> **WHAT NEEDS TO BE DONE**: From the line containing "left elbow: (492, 289)" through the last line of the data, both ends included, write out every line exactly; omit the pictures.

START INPUT DATA

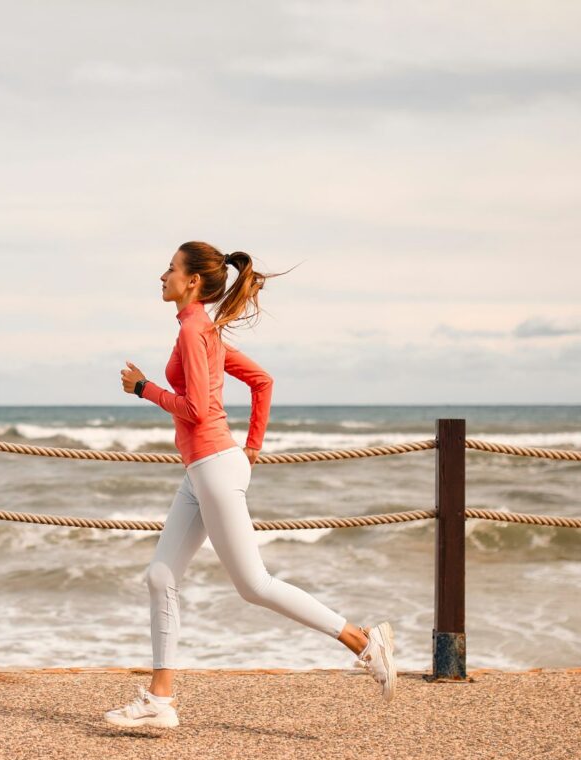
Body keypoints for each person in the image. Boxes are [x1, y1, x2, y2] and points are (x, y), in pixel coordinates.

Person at [104, 241, 396, 729]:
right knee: (160, 576)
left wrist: (144, 389)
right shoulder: (203, 330)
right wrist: (252, 448)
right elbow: (263, 381)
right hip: (206, 470)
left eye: (171, 268)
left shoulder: (197, 329)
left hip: (215, 466)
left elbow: (197, 410)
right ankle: (160, 700)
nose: (163, 276)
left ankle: (364, 643)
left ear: (192, 280)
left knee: (254, 585)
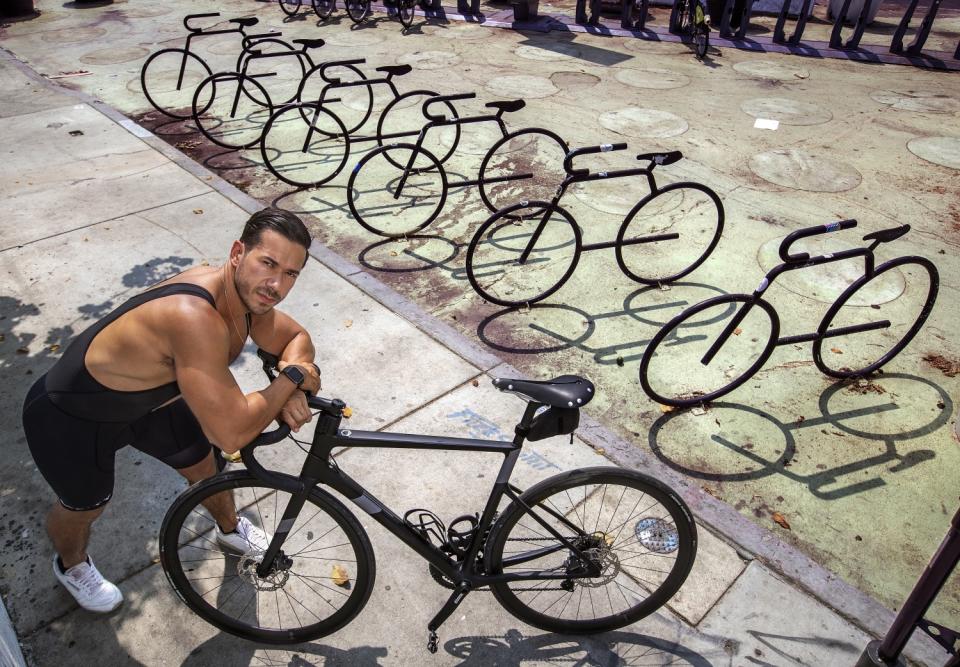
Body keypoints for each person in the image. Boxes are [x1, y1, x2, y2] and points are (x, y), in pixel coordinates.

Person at [21, 207, 321, 613]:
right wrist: (292, 382)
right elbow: (231, 433)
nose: (276, 285)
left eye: (290, 274)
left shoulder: (249, 298)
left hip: (153, 403)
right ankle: (71, 564)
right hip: (73, 414)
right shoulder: (194, 316)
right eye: (268, 263)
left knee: (205, 468)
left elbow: (297, 337)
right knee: (85, 505)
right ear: (238, 253)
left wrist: (294, 371)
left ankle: (230, 529)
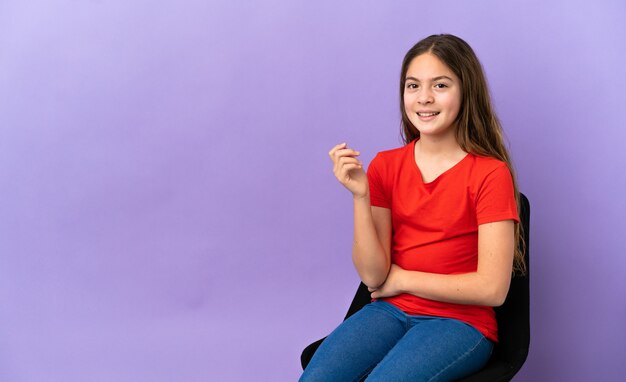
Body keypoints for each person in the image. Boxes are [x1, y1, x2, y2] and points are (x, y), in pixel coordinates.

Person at [299, 34, 525, 382]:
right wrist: (361, 196)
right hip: (389, 311)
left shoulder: (490, 174)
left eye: (441, 85)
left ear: (466, 92)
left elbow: (492, 289)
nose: (424, 98)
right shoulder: (385, 167)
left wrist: (403, 279)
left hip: (461, 324)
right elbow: (374, 278)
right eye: (413, 85)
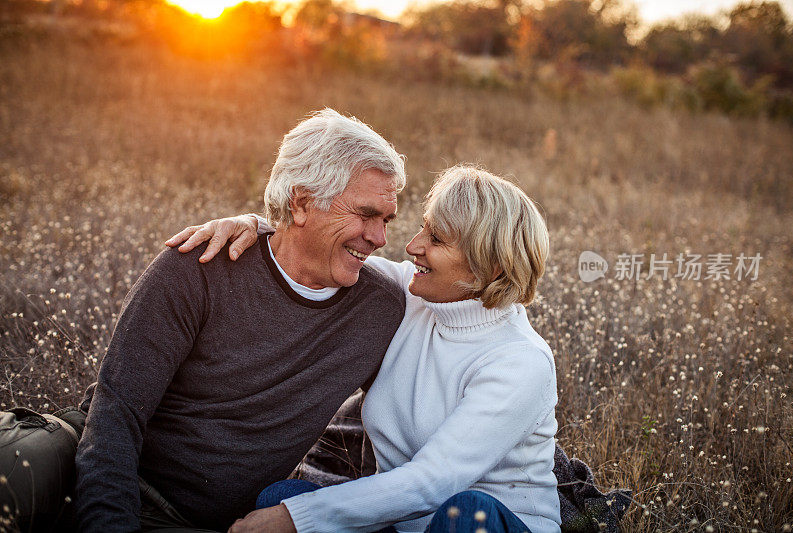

END INPUT DATA

> **FINISHED EXERCISE**:
left elbow: (492, 289)
nose: (424, 98)
right shoulder: (385, 167)
left wrist: (403, 279)
left hip: (461, 324)
right elbow: (374, 278)
right eye: (413, 85)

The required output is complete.